Exercise brief: Each line that follows should be printed again exactly as it stands.

— Begin Supplied records —

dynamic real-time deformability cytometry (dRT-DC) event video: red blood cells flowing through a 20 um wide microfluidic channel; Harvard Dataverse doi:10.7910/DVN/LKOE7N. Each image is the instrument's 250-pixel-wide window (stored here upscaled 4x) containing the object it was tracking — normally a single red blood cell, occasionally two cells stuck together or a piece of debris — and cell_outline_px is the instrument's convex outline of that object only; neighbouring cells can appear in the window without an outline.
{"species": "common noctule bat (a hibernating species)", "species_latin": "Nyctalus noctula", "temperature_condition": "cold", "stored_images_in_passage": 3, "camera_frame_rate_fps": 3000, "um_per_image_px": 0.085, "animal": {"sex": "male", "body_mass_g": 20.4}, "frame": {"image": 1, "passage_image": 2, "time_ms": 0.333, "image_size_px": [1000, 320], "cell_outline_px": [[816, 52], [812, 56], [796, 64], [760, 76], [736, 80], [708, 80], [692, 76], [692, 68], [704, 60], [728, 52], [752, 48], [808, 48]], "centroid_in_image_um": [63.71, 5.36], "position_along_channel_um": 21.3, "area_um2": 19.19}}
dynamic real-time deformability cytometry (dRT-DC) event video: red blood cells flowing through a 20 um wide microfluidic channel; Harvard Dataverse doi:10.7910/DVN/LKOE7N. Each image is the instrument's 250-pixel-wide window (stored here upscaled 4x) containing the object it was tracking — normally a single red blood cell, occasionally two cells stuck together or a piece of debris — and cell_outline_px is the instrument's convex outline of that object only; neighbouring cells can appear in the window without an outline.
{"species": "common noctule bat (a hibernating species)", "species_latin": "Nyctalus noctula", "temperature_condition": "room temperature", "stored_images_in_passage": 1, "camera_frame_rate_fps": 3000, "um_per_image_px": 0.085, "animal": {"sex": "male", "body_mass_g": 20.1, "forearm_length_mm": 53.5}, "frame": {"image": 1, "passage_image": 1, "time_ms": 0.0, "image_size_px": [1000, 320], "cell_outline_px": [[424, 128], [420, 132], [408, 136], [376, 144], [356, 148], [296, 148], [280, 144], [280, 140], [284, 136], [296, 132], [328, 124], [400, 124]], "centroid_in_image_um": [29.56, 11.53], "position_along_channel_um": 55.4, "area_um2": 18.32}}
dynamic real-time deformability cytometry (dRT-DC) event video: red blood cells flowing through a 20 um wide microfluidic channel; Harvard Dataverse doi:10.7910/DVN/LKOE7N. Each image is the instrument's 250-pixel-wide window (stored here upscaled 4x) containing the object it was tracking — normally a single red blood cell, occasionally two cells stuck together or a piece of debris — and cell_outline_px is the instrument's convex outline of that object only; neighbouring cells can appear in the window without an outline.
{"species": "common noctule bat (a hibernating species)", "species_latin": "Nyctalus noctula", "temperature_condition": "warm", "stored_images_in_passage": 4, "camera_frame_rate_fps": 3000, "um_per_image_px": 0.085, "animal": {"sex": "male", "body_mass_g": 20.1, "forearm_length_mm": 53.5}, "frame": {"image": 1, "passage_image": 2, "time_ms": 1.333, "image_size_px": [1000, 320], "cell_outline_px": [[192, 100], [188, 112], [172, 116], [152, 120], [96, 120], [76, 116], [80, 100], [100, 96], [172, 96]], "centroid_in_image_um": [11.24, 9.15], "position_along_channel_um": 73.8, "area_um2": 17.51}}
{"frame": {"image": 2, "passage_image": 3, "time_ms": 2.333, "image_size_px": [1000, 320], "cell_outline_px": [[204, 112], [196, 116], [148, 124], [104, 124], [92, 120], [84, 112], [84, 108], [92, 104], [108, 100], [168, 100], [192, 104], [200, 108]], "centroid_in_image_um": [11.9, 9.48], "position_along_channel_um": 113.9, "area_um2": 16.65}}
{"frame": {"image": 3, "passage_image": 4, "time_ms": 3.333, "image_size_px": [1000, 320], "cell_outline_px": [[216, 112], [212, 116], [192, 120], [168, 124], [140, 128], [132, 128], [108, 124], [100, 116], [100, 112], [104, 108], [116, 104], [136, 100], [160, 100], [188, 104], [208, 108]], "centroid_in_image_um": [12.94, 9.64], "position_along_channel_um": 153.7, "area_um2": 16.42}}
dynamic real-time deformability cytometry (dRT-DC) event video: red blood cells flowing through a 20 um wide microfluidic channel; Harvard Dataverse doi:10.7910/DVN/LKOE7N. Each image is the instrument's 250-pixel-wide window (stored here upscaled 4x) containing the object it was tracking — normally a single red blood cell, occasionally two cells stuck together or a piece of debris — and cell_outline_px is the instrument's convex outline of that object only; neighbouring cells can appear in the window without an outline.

— End Supplied records —

Result below:
dynamic real-time deformability cytometry (dRT-DC) event video: red blood cells flowing through a 20 um wide microfluidic channel; Harvard Dataverse doi:10.7910/DVN/LKOE7N. Each image is the instrument's 250-pixel-wide window (stored here upscaled 4x) containing the object it was tracking — normally a single red blood cell, occasionally two cells stuck together or a piece of debris — and cell_outline_px is the instrument's convex outline of that object only; neighbouring cells can appear in the window without an outline.
{"species": "common noctule bat (a hibernating species)", "species_latin": "Nyctalus noctula", "temperature_condition": "cold", "stored_images_in_passage": 3, "camera_frame_rate_fps": 3000, "um_per_image_px": 0.085, "animal": {"sex": "male", "body_mass_g": 20.4}, "frame": {"image": 1, "passage_image": 2, "time_ms": 0.333, "image_size_px": [1000, 320], "cell_outline_px": [[816, 52], [812, 56], [796, 64], [760, 76], [736, 80], [708, 80], [692, 76], [692, 68], [704, 60], [728, 52], [752, 48], [808, 48]], "centroid_in_image_um": [63.71, 5.36], "position_along_channel_um": 21.3, "area_um2": 19.19}}
dynamic real-time deformability cytometry (dRT-DC) event video: red blood cells flowing through a 20 um wide microfluidic channel; Harvard Dataverse doi:10.7910/DVN/LKOE7N. Each image is the instrument's 250-pixel-wide window (stored here upscaled 4x) containing the object it was tracking — normally a single red blood cell, occasionally two cells stuck together or a piece of debris — and cell_outline_px is the instrument's convex outline of that object only; neighbouring cells can appear in the window without an outline.
{"species": "common noctule bat (a hibernating species)", "species_latin": "Nyctalus noctula", "temperature_condition": "room temperature", "stored_images_in_passage": 1, "camera_frame_rate_fps": 3000, "um_per_image_px": 0.085, "animal": {"sex": "male", "body_mass_g": 20.1, "forearm_length_mm": 53.5}, "frame": {"image": 1, "passage_image": 1, "time_ms": 0.0, "image_size_px": [1000, 320], "cell_outline_px": [[424, 128], [420, 132], [408, 136], [376, 144], [356, 148], [296, 148], [280, 144], [280, 140], [284, 136], [296, 132], [328, 124], [400, 124]], "centroid_in_image_um": [29.56, 11.53], "position_along_channel_um": 55.4, "area_um2": 18.32}}
dynamic real-time deformability cytometry (dRT-DC) event video: red blood cells flowing through a 20 um wide microfluidic channel; Harvard Dataverse doi:10.7910/DVN/LKOE7N. Each image is the instrument's 250-pixel-wide window (stored here upscaled 4x) containing the object it was tracking — normally a single red blood cell, occasionally two cells stuck together or a piece of debris — and cell_outline_px is the instrument's convex outline of that object only; neighbouring cells can appear in the window without an outline.
{"species": "common noctule bat (a hibernating species)", "species_latin": "Nyctalus noctula", "temperature_condition": "warm", "stored_images_in_passage": 4, "camera_frame_rate_fps": 3000, "um_per_image_px": 0.085, "animal": {"sex": "male", "body_mass_g": 20.1, "forearm_length_mm": 53.5}, "frame": {"image": 1, "passage_image": 2, "time_ms": 1.333, "image_size_px": [1000, 320], "cell_outline_px": [[192, 100], [188, 112], [172, 116], [152, 120], [96, 120], [76, 116], [80, 100], [100, 96], [172, 96]], "centroid_in_image_um": [11.24, 9.15], "position_along_channel_um": 73.8, "area_um2": 17.51}}
{"frame": {"image": 2, "passage_image": 3, "time_ms": 2.333, "image_size_px": [1000, 320], "cell_outline_px": [[204, 112], [196, 116], [148, 124], [104, 124], [92, 120], [84, 112], [84, 108], [92, 104], [108, 100], [168, 100], [192, 104], [200, 108]], "centroid_in_image_um": [11.9, 9.48], "position_along_channel_um": 113.9, "area_um2": 16.65}}
{"frame": {"image": 3, "passage_image": 4, "time_ms": 3.333, "image_size_px": [1000, 320], "cell_outline_px": [[216, 112], [212, 116], [192, 120], [168, 124], [140, 128], [132, 128], [108, 124], [100, 116], [100, 112], [104, 108], [116, 104], [136, 100], [160, 100], [188, 104], [208, 108]], "centroid_in_image_um": [12.94, 9.64], "position_along_channel_um": 153.7, "area_um2": 16.42}}
dynamic real-time deformability cytometry (dRT-DC) event video: red blood cells flowing through a 20 um wide microfluidic channel; Harvard Dataverse doi:10.7910/DVN/LKOE7N. Each image is the instrument's 250-pixel-wide window (stored here upscaled 4x) containing the object it was tracking — normally a single red blood cell, occasionally two cells stuck together or a piece of debris — and cell_outline_px is the instrument's convex outline of that object only; neighbouring cells can appear in the window without an outline.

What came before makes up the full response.